— What is being asked —
Transcribe the text of the records from the start through the line containing "matter in the", including both the first line and that line. Leave the pictures out of your answer.

— The records —
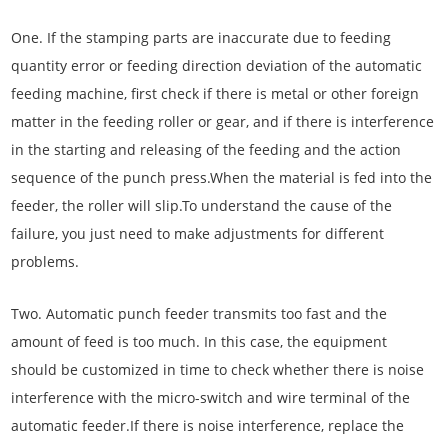
One. If the stamping parts are inaccurate due to feeding
quantity error or feeding direction deviation of the automatic
feeding machine, first check if there is metal or other foreign
matter in the feeding roller or gear, and if there is interference
in the starting and releasing of the feeding and the action
sequence of the punch press.When the material is fed into the
feeder, the roller will slip.To understand the cause of the
failure, you just need to make adjustments for different
problems.
Two. Automatic punch feeder transmits too fast and the
amount of feed is too much. In this case, the equipment
should be customized in time to check whether there is noise
interference with the micro-switch and wire terminal of the
automatic feeder.If there is noise interference, replace the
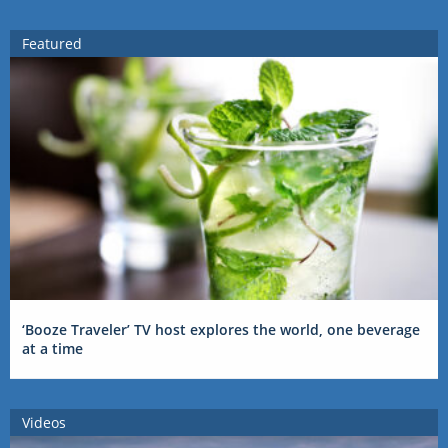
Featured
‘Booze Traveler’ TV host explores the world, one beverage
at a time
Videos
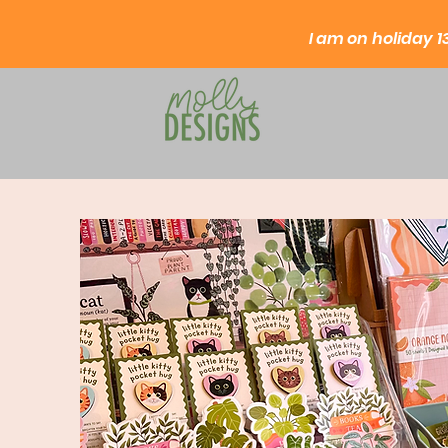
I am on
holiday
1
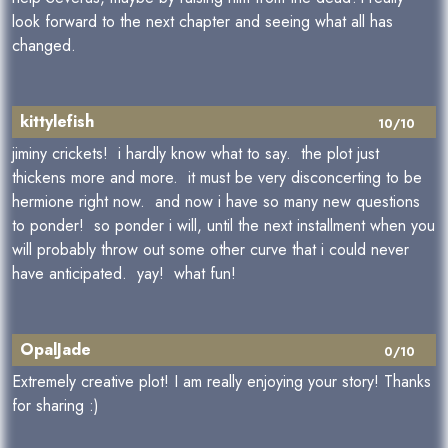
look forward to the next chapter and seeing what all has
changed.
kittylefish
10/10
jiminy crickets! i hardly know what to say. the plot just
thickens more and more. it must be very disconcerting to be
hermione right now. and now i have so many new questions
to ponder! so ponder i will, until the next installment when you
will probably throw out some other curve that i could never
have anticipated. yay! what fun!
OpalJade
0/10
Extremely creative plot! I am really enjoying your story! Thanks
for sharing :)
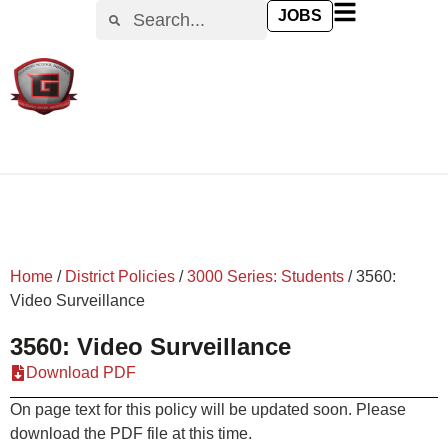
content
JOBS
Home
/
District Policies
/
3000 Series: Students
/
3560:
Video Surveillance
3560: Video Surveillance
Download PDF
On page text for this policy will be updated soon. Please
download the PDF file at this time.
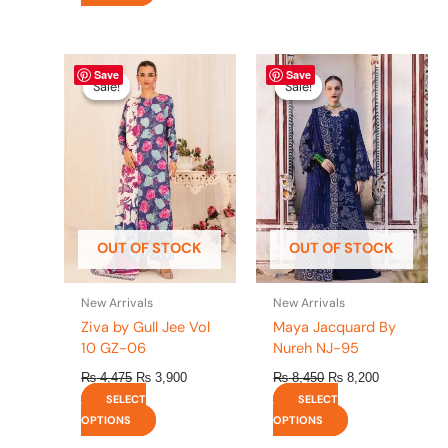
Original
This
Current
Original
This
Current
Save
Save
price
price
price
price
product
product
Sale!
Sale!
Sale!
Sale!
was:
is:
was:
is:
has
has
₨ 4,475.
₨ 3,900.
₨ 8,450.
₨ 8,200.
multiple
multiple
variants.
variants.
The
The
options
options
may
may
be
be
OUT OF STOCK
OUT OF STOCK
chosen
chosen
on
on
the
the
New Arrivals
New Arrivals
product
product
Ziva by Gull Jee Vol
Maya Jacquard By
page
page
10 GZ-06
Nureh NJ-95
₨
4,475
₨
3,900
₨
8,450
₨
8,200
SELECT
SELECT
OPTIONS
OPTIONS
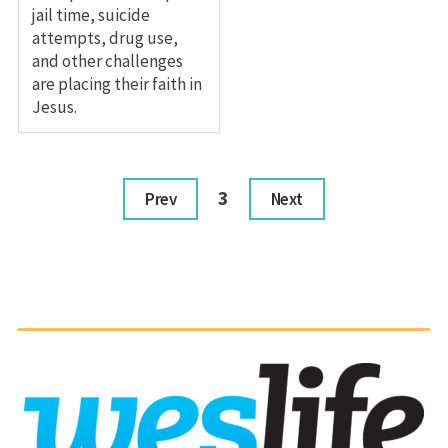
jail time, suicide
attempts, drug use,
and other challenges
are placing their faith in
Jesus.
3
Prev
Next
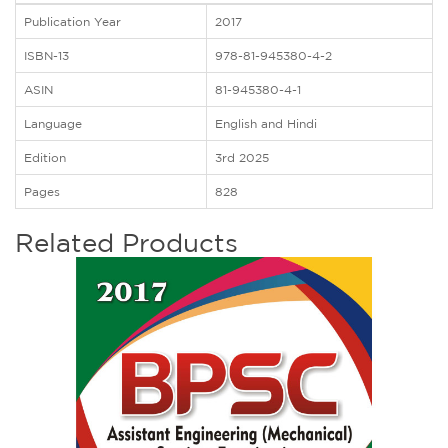
Publication Year
2017
ISBN-13
978-81-945380-4-2
ASIN
81-945380-4-1
Language
English and Hindi
Edition
3rd 2025
Pages
828
Related Products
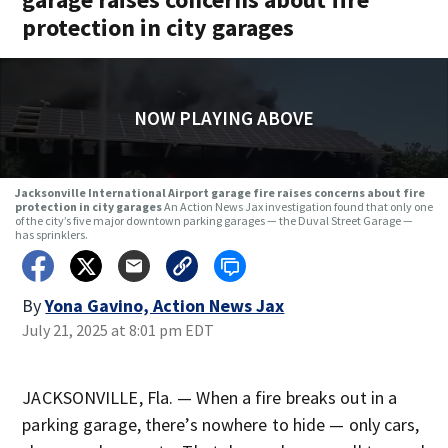
protection in city garages
NOW PLAYING ABOVE
Jacksonville International Airport garage fire raises concerns about fire
protection in city garages
An Action News Jax investigation found that only one
of the city’s five major downtown parking garages — the Duval Street Garage —
has sprinklers.
By
Yona Gavino, Action News Jax
July 21, 2025 at 8:01 pm EDT
JACKSONVILLE, Fla. — When a fire breaks out in a
parking garage, there’s nowhere to hide — only cars,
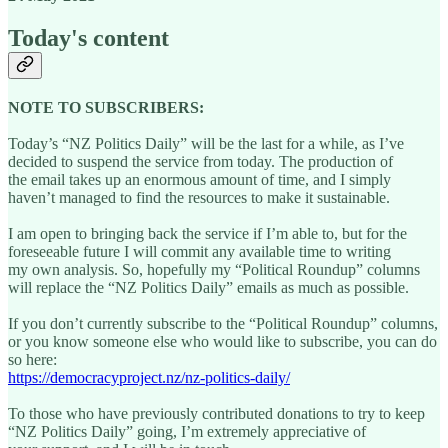
Today's content
NOTE TO SUBSCRIBERS:
Today’s “NZ Politics Daily” will be the last for a while, as I’ve
decided to suspend the service from today. The production of
the email takes up an enormous amount of time, and I simply
haven’t managed to find the resources to make it sustainable.
I am open to bringing back the service if I’m able to, but for the
foreseeable future I will commit any available time to writing
my own analysis. So, hopefully my “Political Roundup” columns
will replace the “NZ Politics Daily” emails as much as possible.
If you don’t currently subscribe to the “Political Roundup” columns,
or you know someone else who would like to subscribe, you can do
so here:
https://democracyproject.nz/nz-politics-daily/
To those who have previously contributed donations to try to keep
“NZ Politics Daily” going, I’m extremely appreciative of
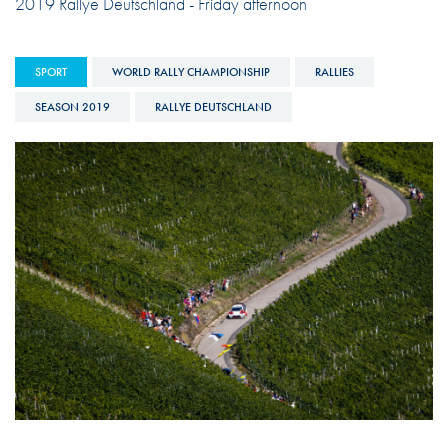
2019 Rallye Deutschland - Friday afternoon
SPORT
WORLD RALLY CHAMPIONSHIP
RALLIES
SEASON 2019
RALLYE DEUTSCHLAND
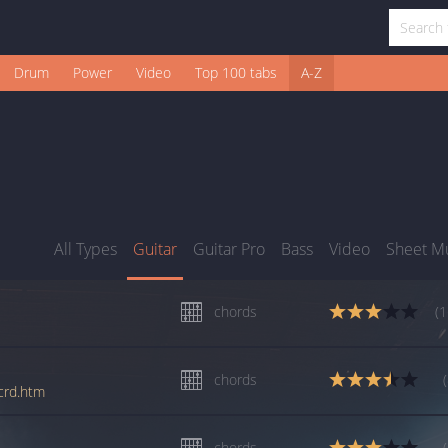
Drum
Power
Video
Top 100 tabs
A-Z
All Types
Guitar
Guitar Pro
Bass
Video
Sheet M
chords
(1
chords
_crd.htm
chords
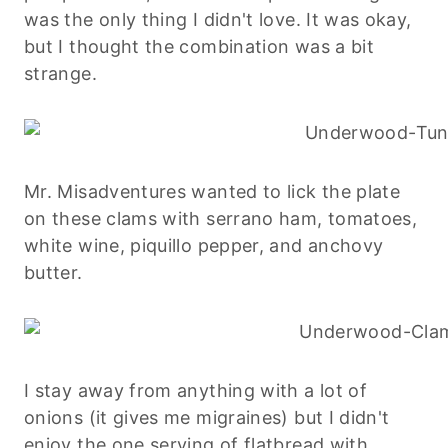
was the only thing I didn't love. It was okay,
but I thought the combination was a bit
strange.
Mr. Misadventures wanted to lick the plate
on these clams with serrano ham, tomatoes,
white wine, piquillo pepper, and anchovy
butter.
I stay away from anything with a lot of
onions (it gives me migraines) but I didn't
enjoy the one serving of flatbread with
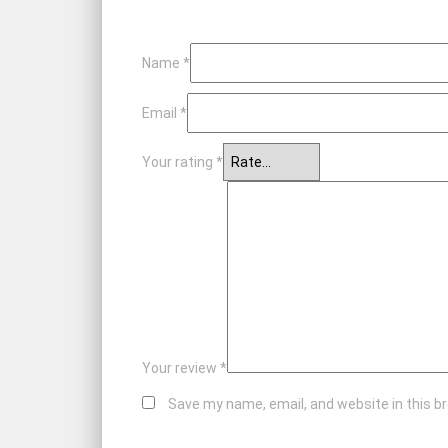
Name
*
Email
*
Your rating
*
Your review
*
Save my name, email, and website in this b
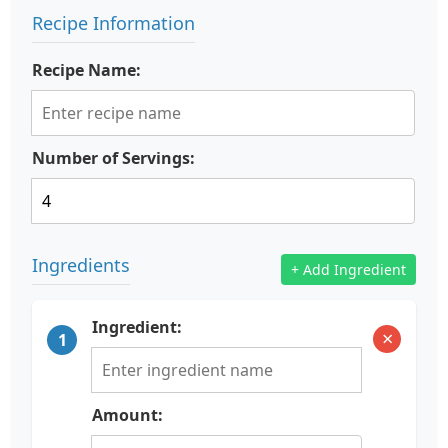
Recipe Information
Recipe Name:
Number of Servings:
Ingredients
+ Add Ingredient
Ingredient:
×
1
Amount:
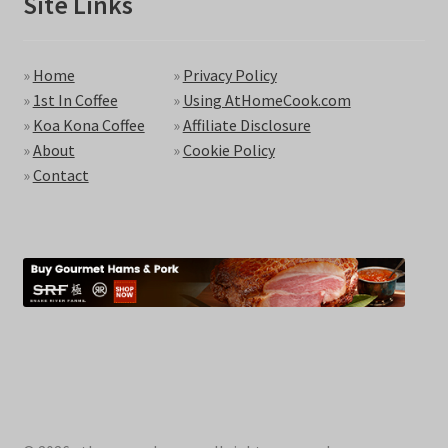
Site Links
»
Home
»
Privacy Policy
»
1st In Coffee
»
Using AtHomeCook.com
»
Koa Kona Coffee
»
Affiliate Disclosure
»
About
»
Cookie Policy
»
Contact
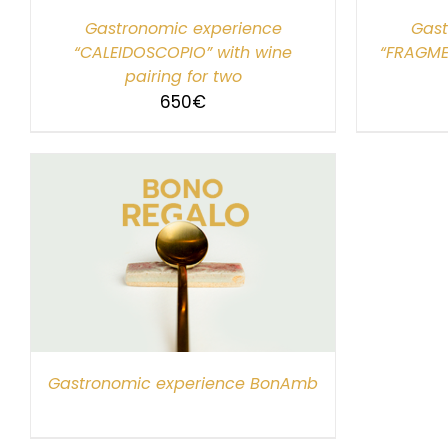
Gastronomic experience
Gast
“CALEIDOSCOPIO” with wine
“FRAGME
pairing for two
650
€
Gastronomic experience BonAmb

— Task output —
One. If the stamping parts are inaccurate due to feeding
quantity error or feeding direction deviation of the automatic
feeding machine, first check if there is metal or other foreign
matter in the feeding roller or gear, and if there is interference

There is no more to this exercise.